Optimal failure detector performance

2017-09-16

This is a note to self on computing the lower bound on number of messages each process in a distributed failure detector must send to guarantee adherence to pre-specified values for:

Time to first detection of a true failure.
False positive detection rate.
Message loss rate.

In other words, the failure detector accepts as parameters the above three values, and for those guarantees to be respected, each node in the failure detector cluster must send at least \(m\) number of messages, which is what we are after.

The original paper from which I learnt most of this is On Scalable and Efficient Distributed Failure Detectors.

We shall talk about eventually complete (every failure is eventually detected) failure detection, in a crash-stop failure model (actually it isn’t hard to extend the analysis to a crash-recovery model, but we don’t assume Byzantine failures).

Parameters

1. Time to first detection of a true failure

The failure detector in question accepts a parameter \(T\), which is the maximum time in seconds between a process failing, and some other process detecting this. Note that this explicitly does not assume any dissemination mechanism, and depending on what it is, first detection may or may not mean detection by all non-faulty processes.

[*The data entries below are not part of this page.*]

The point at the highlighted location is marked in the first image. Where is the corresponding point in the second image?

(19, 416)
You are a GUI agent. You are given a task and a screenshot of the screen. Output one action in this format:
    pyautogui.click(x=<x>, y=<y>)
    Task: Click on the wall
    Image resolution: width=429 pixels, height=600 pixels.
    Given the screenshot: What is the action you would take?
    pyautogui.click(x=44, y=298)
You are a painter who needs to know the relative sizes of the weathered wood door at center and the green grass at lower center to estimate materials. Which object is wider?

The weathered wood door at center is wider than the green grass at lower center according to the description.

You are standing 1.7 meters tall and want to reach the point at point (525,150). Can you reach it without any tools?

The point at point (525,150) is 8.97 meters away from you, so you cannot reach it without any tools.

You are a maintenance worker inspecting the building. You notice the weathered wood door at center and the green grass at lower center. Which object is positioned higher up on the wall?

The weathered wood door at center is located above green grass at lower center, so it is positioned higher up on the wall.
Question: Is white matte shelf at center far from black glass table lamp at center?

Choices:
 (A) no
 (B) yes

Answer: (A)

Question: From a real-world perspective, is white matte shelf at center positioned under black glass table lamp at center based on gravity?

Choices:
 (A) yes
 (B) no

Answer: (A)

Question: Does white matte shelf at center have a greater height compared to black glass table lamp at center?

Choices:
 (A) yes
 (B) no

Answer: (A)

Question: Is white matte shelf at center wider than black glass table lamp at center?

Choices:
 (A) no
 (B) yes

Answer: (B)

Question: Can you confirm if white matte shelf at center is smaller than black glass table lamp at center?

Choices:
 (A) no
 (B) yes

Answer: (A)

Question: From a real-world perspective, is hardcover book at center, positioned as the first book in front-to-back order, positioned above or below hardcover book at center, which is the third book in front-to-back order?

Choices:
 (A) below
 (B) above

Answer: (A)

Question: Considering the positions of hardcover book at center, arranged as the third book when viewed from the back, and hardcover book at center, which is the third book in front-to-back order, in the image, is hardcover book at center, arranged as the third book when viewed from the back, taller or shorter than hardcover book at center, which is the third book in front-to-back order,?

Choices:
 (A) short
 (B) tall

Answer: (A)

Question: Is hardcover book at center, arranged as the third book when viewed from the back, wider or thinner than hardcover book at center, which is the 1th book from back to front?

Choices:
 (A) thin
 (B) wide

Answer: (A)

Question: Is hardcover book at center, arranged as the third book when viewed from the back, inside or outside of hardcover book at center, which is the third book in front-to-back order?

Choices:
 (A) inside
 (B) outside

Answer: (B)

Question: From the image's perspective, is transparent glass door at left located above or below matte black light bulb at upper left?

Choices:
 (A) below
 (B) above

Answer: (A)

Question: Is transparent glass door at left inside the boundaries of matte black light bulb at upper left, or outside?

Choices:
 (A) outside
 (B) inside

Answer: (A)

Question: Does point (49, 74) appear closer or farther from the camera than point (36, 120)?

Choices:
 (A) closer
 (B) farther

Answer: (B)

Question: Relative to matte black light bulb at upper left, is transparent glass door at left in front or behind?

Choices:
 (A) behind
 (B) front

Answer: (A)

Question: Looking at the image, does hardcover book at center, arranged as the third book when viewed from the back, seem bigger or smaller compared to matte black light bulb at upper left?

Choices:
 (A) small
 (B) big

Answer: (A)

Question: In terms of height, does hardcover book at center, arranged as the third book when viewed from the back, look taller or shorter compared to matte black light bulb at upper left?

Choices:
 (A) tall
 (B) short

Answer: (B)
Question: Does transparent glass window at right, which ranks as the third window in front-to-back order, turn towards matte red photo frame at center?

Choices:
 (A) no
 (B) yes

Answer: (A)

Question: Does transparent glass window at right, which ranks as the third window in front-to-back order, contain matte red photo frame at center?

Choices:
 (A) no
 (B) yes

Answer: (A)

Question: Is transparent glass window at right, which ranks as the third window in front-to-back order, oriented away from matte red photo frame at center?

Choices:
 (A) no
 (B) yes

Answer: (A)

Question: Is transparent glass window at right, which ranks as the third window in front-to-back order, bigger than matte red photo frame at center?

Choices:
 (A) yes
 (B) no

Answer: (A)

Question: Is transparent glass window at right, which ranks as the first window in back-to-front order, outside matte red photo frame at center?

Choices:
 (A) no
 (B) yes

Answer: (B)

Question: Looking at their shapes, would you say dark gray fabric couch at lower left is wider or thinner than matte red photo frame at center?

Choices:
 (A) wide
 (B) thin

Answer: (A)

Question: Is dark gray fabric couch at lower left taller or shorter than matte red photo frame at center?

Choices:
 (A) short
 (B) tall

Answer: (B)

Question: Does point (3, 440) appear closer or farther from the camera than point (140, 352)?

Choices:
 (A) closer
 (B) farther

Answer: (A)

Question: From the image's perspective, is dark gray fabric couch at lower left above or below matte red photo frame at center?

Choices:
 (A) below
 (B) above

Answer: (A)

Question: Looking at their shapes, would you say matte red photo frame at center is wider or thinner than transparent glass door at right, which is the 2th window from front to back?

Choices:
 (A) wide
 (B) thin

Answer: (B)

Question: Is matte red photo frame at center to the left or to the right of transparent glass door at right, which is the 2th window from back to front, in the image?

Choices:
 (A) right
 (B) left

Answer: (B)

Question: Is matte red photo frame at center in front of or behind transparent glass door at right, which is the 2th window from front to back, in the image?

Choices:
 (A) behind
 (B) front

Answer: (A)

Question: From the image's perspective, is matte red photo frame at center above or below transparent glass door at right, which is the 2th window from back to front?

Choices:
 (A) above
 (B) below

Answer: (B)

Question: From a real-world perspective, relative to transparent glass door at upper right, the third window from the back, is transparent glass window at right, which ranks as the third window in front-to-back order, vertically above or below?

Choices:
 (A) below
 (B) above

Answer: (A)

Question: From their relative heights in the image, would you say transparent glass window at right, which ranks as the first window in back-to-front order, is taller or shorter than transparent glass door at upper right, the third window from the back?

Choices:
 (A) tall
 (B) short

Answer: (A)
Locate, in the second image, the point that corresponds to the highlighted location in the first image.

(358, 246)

2. False positive detection rate

The next parameter the failure detector accepts is \(\alpha_{T}\), the acceptable false failure detection rate till the first true failure detection. This is a bit tricky to understand. Consider at time \(t_0\), we have a bunch of non-faulty processes \(p_1, p_2, p_3.., p_M\) that have not been marked failed yet. We want the probability that any non faulty process marks any of \(p_i\) as failed till \(t_0 + T\) to be capped at \(\alpha_{T}\). To look at this from another perspective, consider 1000 random time periods, each of length \(T\). For each time period, we count the number of false failure detections, and sum them up (good nodes marked as faulty by another good node). We want this number to be no more than \(1000\alpha_T\).

3. Message loss rate

The application also specifies the probability of any given message being lost. This is applied independently to each message, and hence may not be a true picture of what happens in the real world (correlated message losses around congested network zones), but hey at least we are not talking about a spherical cow in vaccum. We call this parameter \(p_{ml}\).

Result

With the parameters specified as above, in an \(N\) node distributed failure detector, the minimum number of messages each node has to send per second is given by

\[ m_{min} = \frac{1}{T} \frac{\log\alpha_T}{\log{p_{ml}}} \]

This is neat, because it does not depend on the cluster size \(N\)!

Proof

Suppose each node sends \(m\) messages out (as heartbeats or pings to other nodes) in a time period \(T\). The only way a non-faulty process can appear as faulty to all others is if all its outgoing messages are dropped in the time-period of \(T\) seconds. This happens with probability \(\left(p_{ml}\right)^m\). We want this probability to be capped at \(\alpha_T\). So,

\[ \alpha_T \ge \left(p_{ml}\right)^m \]

\[ \implies \log{\alpha_T} \ge m\log{p_{ml}} \]

\[ \implies m \ge \frac{\log\alpha_T}{\log{p_{ml}}} \left(\because 0 \lt p_{ml} \lt 1, 0 \lt \alpha_T \lt 1 \right) \]

Since \(m\) is the number of messages sent every T seconds, the number of messages per second \(m_r \ge \frac{1}{T} \frac{\log\alpha_T}{\log{p_{ml}}}\), and hence, \(m_{min} = \frac{1}{T} \frac{\log\alpha_T}{\log{p_{ml}}}\).